(Stored items)
>>>>>

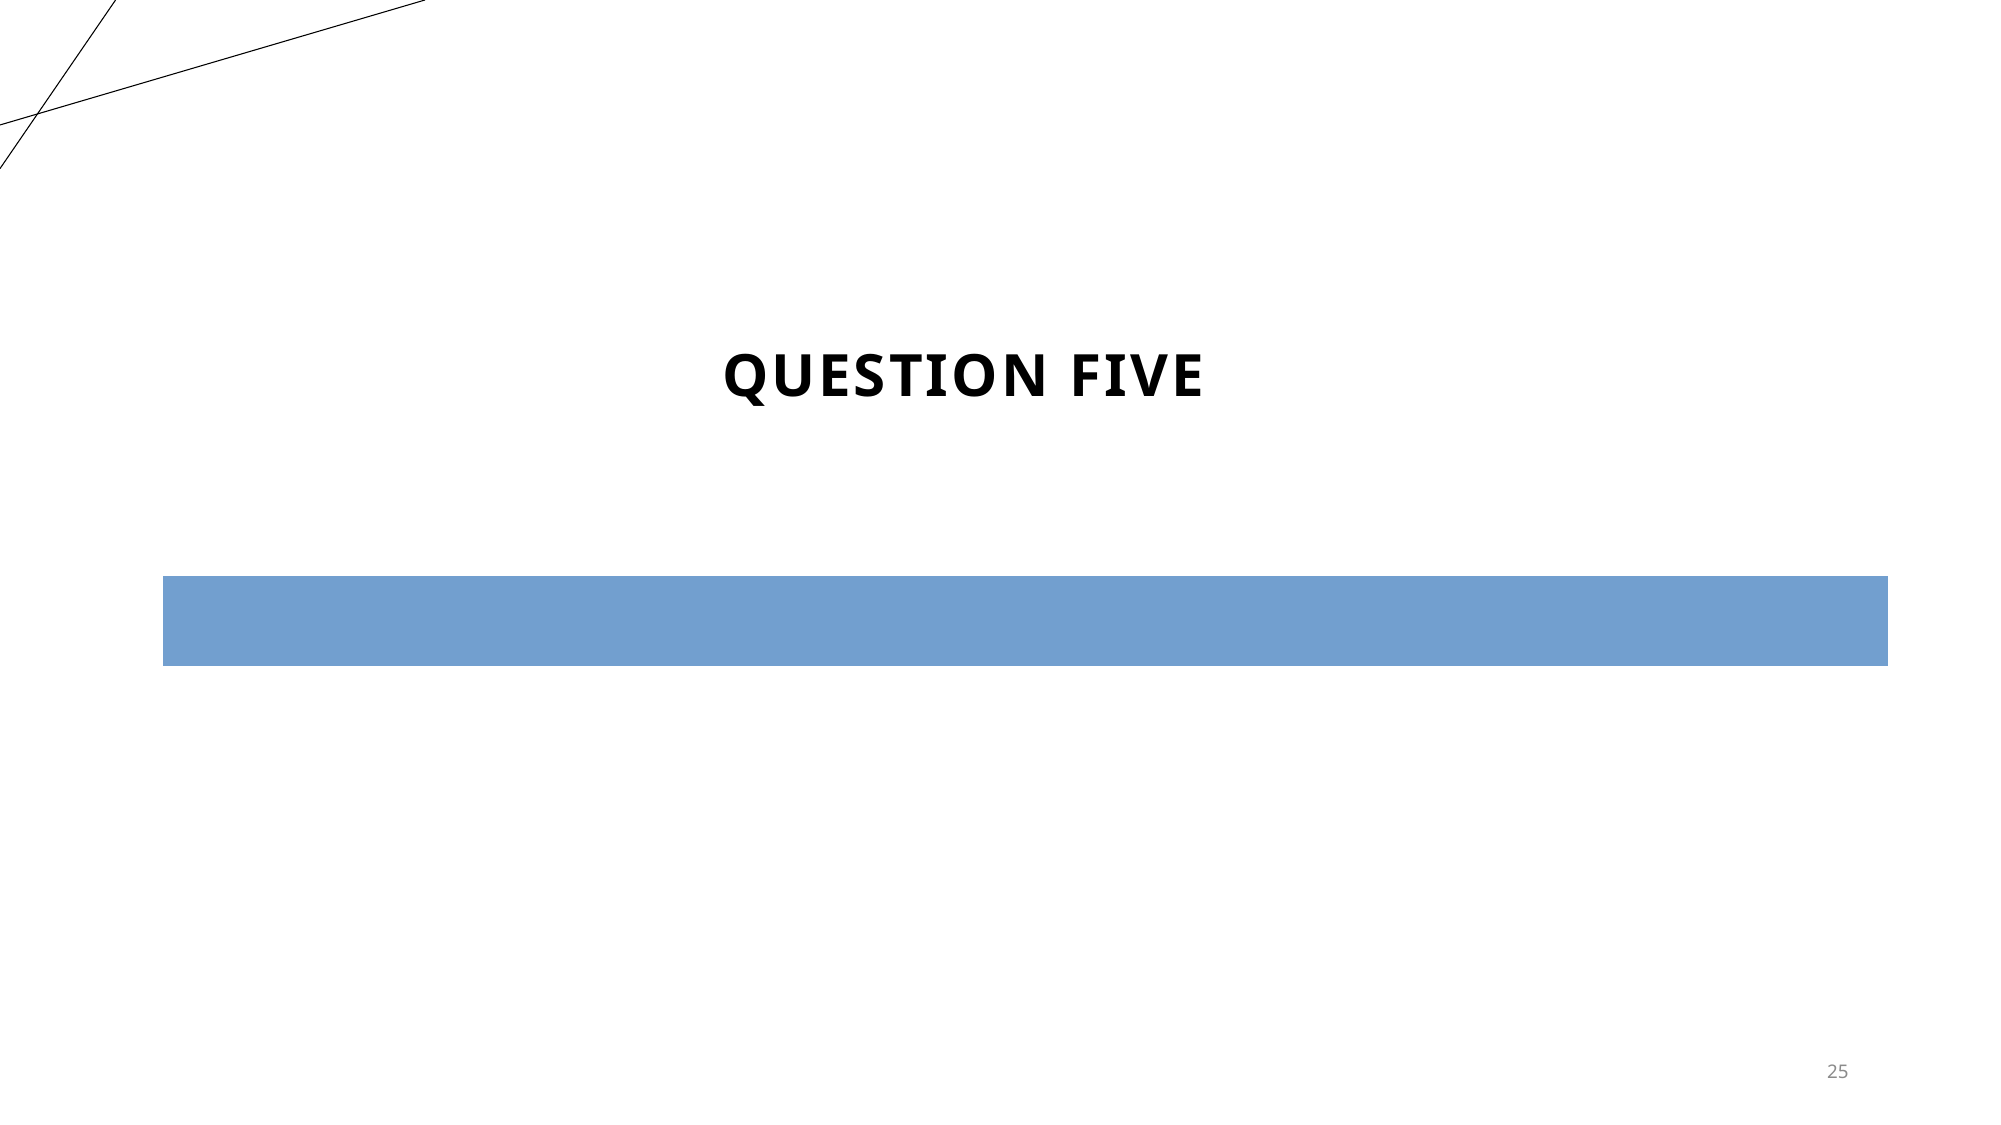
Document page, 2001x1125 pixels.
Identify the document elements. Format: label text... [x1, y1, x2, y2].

title Question five [100, 326, 1826, 417]
slide_number 25 [1701, 1042, 1864, 1103]
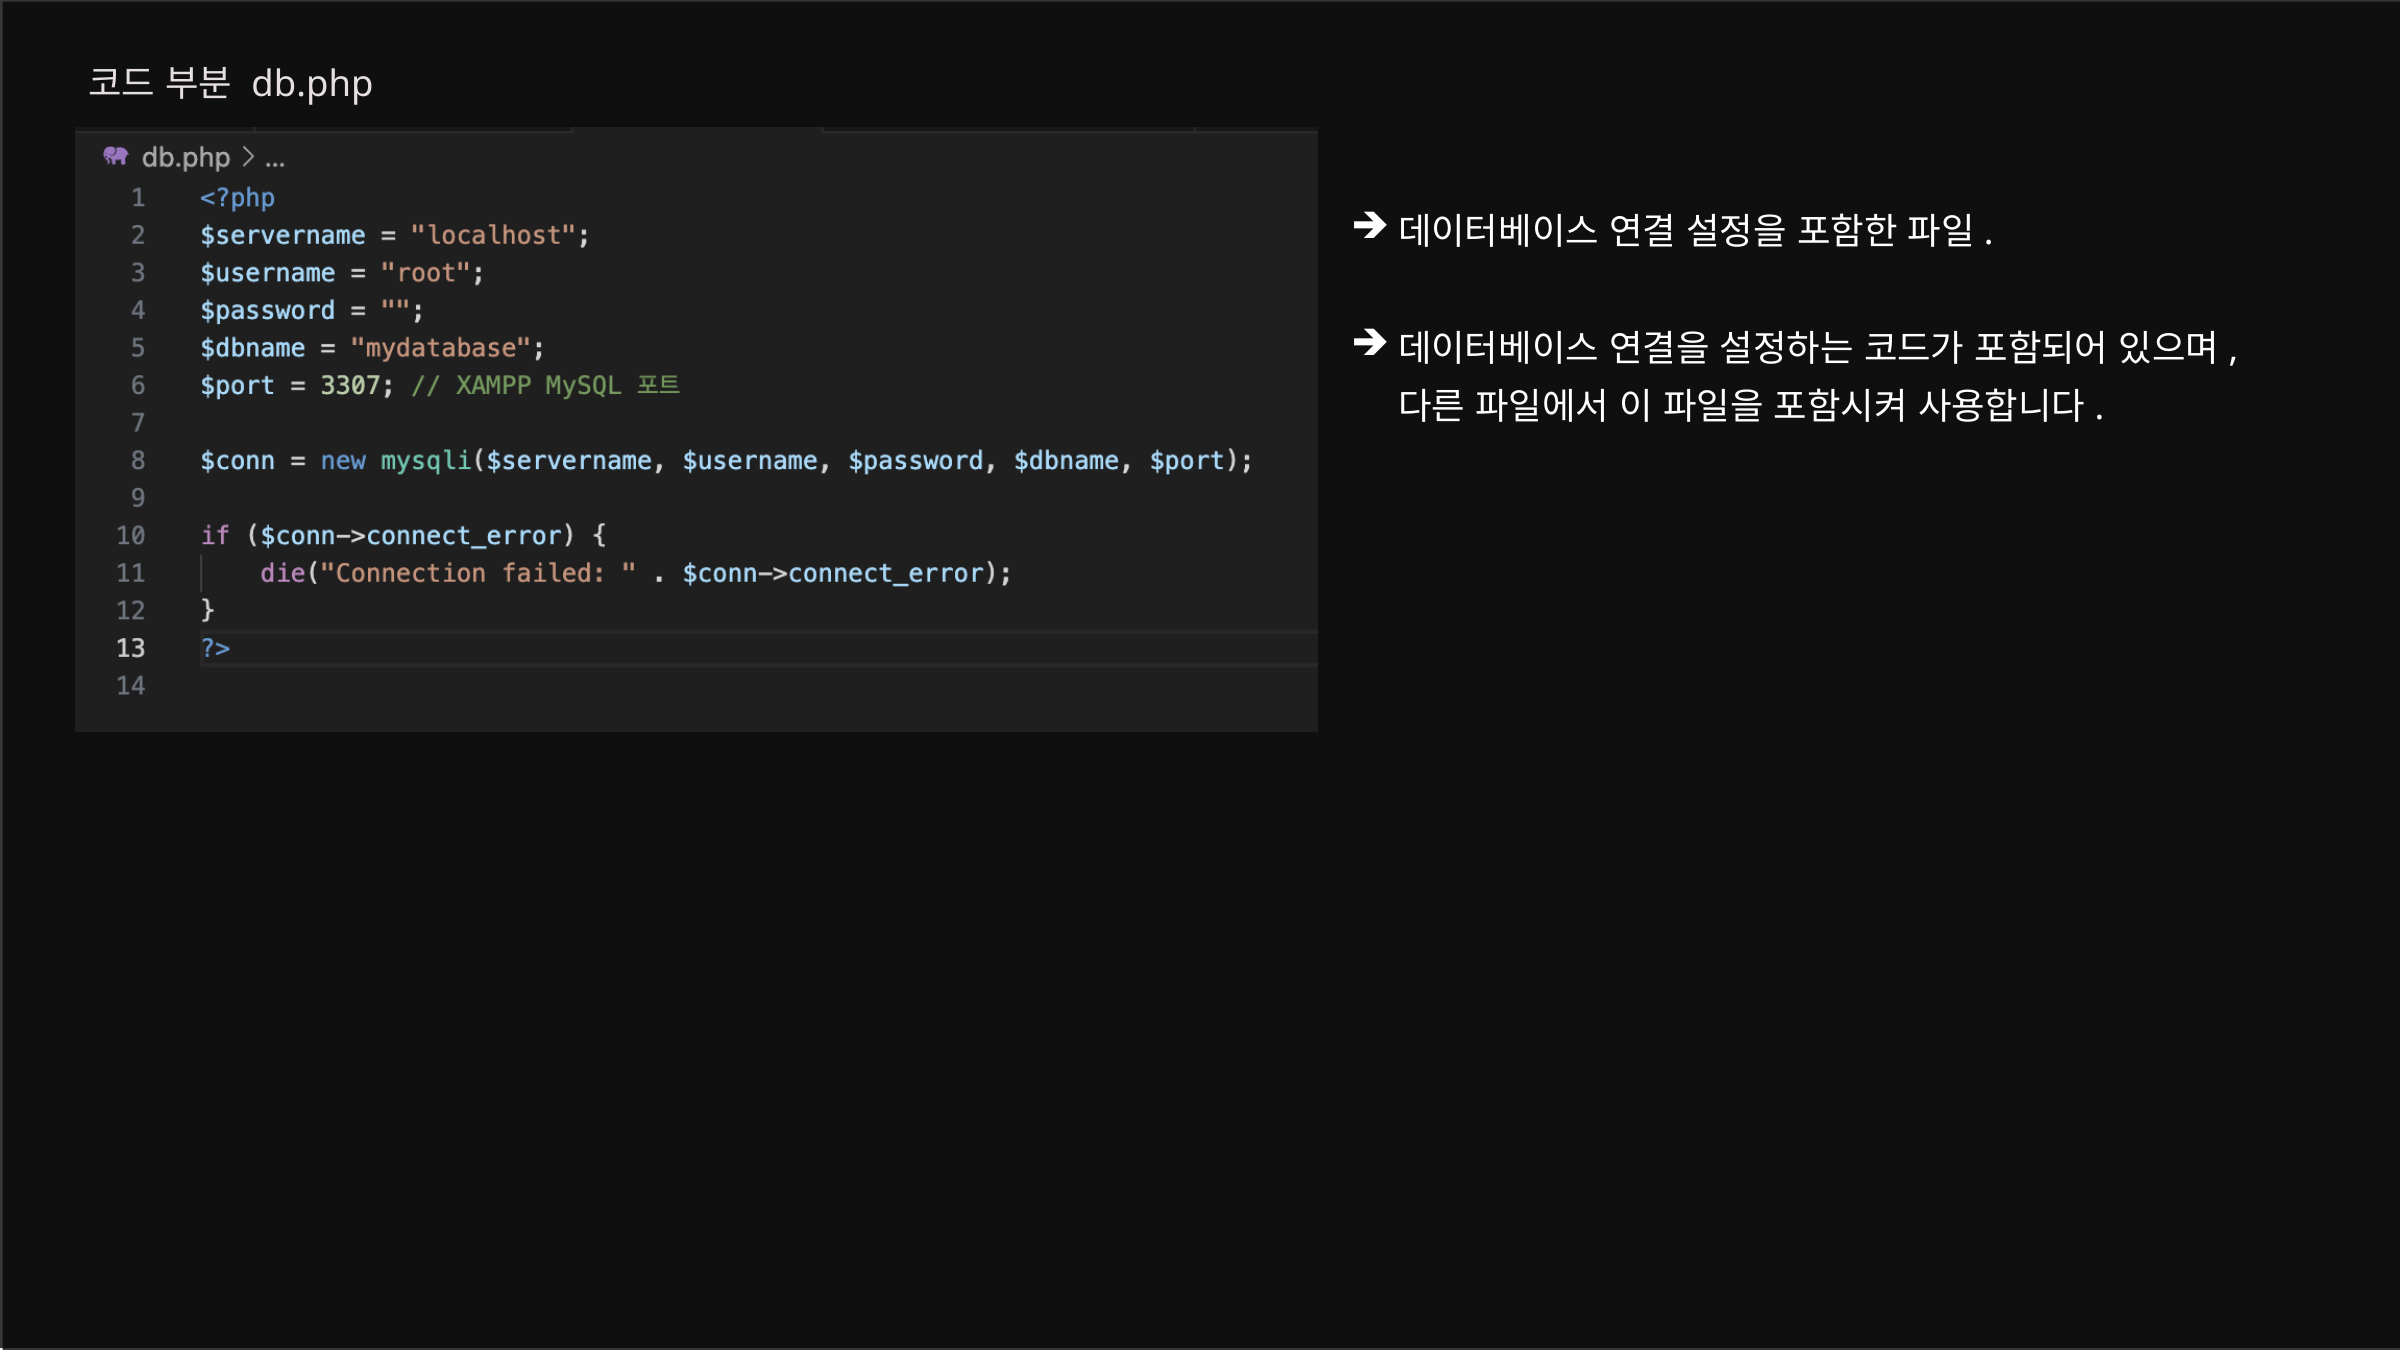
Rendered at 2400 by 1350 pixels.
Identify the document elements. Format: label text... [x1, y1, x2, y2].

text_box [19, 1, 931, 116]
picture [75, 127, 1318, 732]
text_box 코드 부분 db.php [73, 38, 661, 108]
text_box [0, 0, 2400, 1349]
text_box 데이터베이스 연결 설정을 포함한 파일. 데이터베이스 연결을 설정하는 코드가 포함되어 있으며, 다른 파일에서 이 파일을 포함시켜 사용합니다. [1336, 127, 2325, 642]
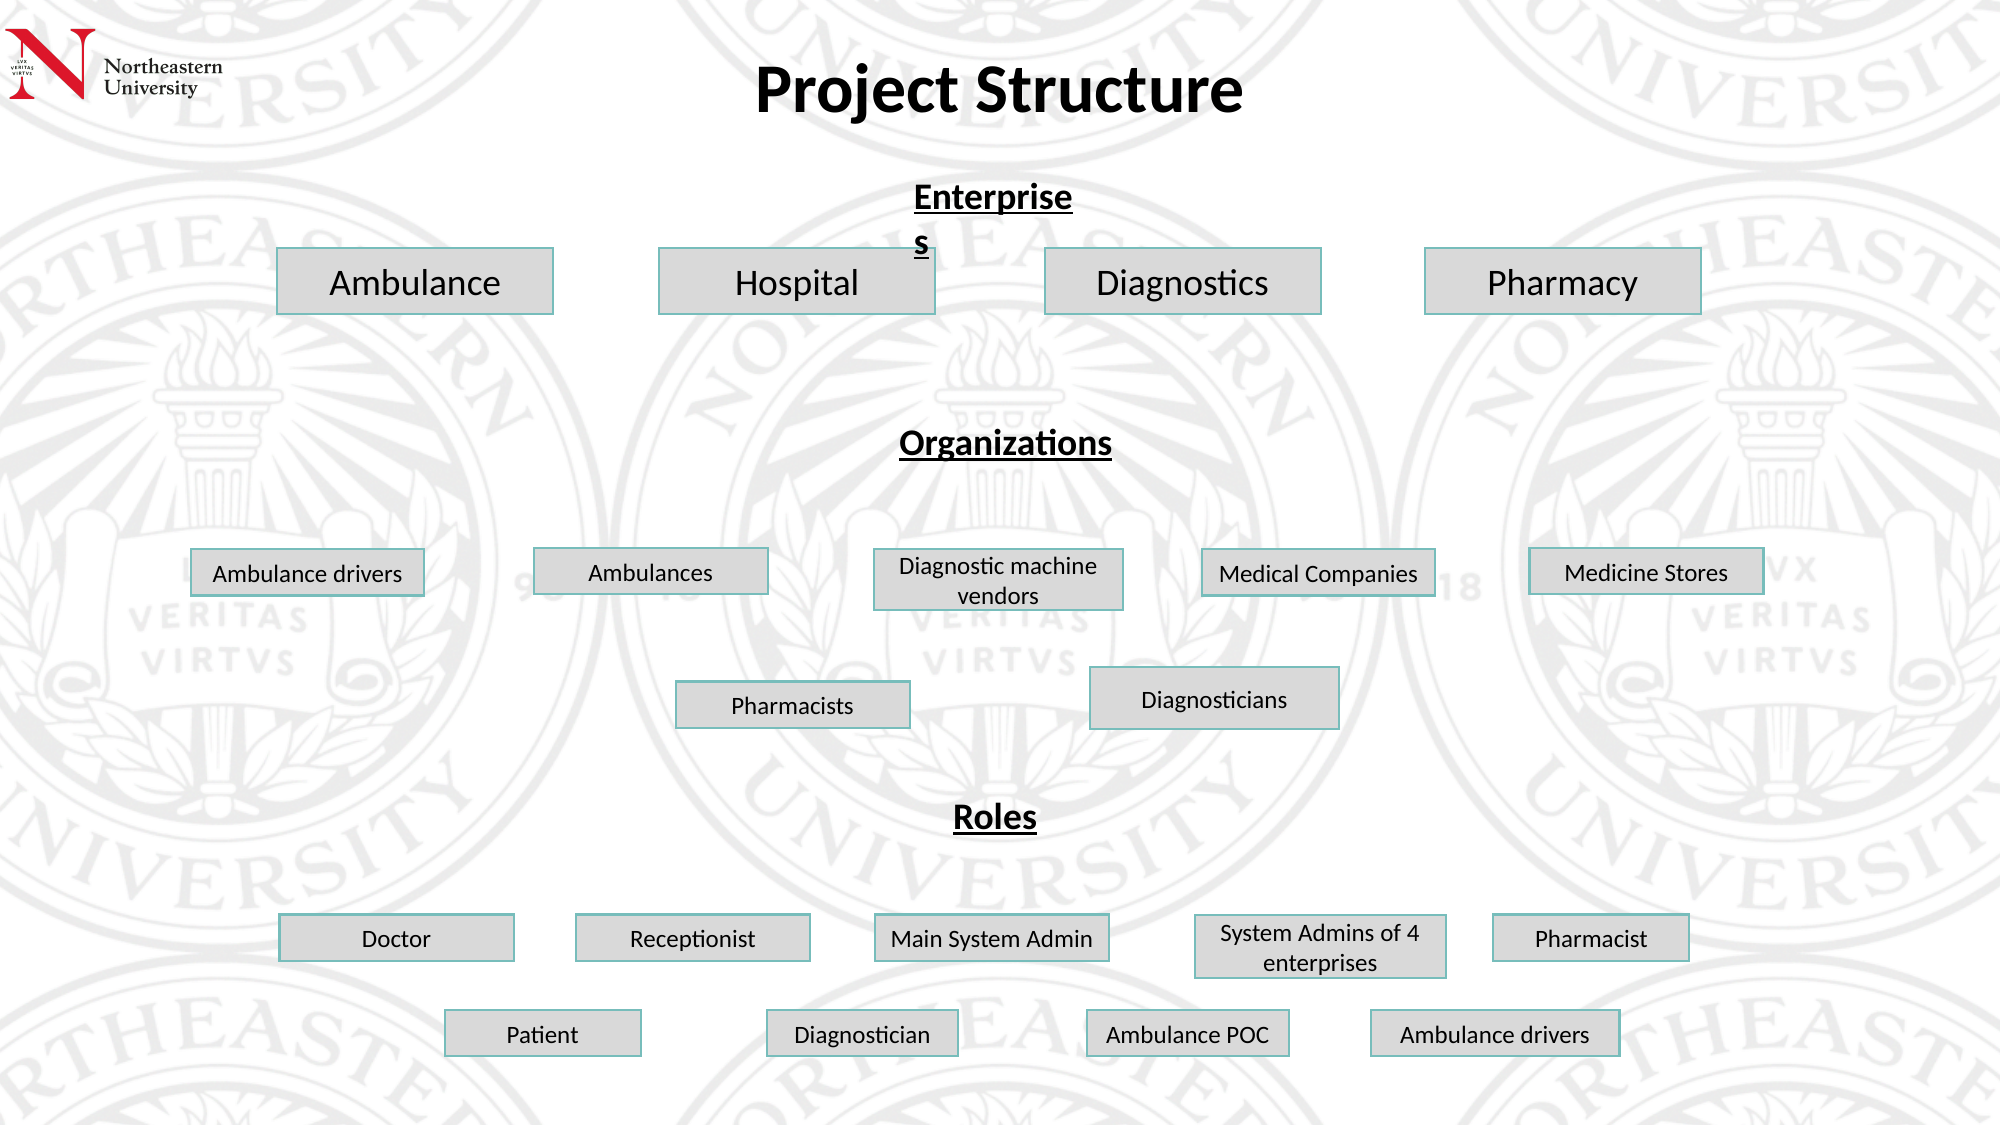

<<<<<

**EXERCISE:** Your answer is an exact copy of the records above, stripped of pictures.

**ANSWER TO THIS TASK:**
Document page, 2001x1125 pixels.
Identify the document elements. Format: label text... [x1, y1, x2, y2].

title Question five [100, 326, 1826, 417]
slide_number 25 [1701, 1042, 1864, 1103]
Rendered at 2400 by 1350 pixels.
Identify the document elements. Format: label text... [x1, y1, x2, y2].

text_box [19, 1, 931, 116]
picture [75, 127, 1318, 732]
text_box 코드 부분 db.php [73, 38, 661, 108]
text_box [0, 0, 2400, 1349]
text_box 데이터베이스 연결 설정을 포함한 파일. 데이터베이스 연결을 설정하는 코드가 포함되어 있으며, 다른 파일에서 이 파일을 포함시켜 사용합니다. [1336, 127, 2325, 642]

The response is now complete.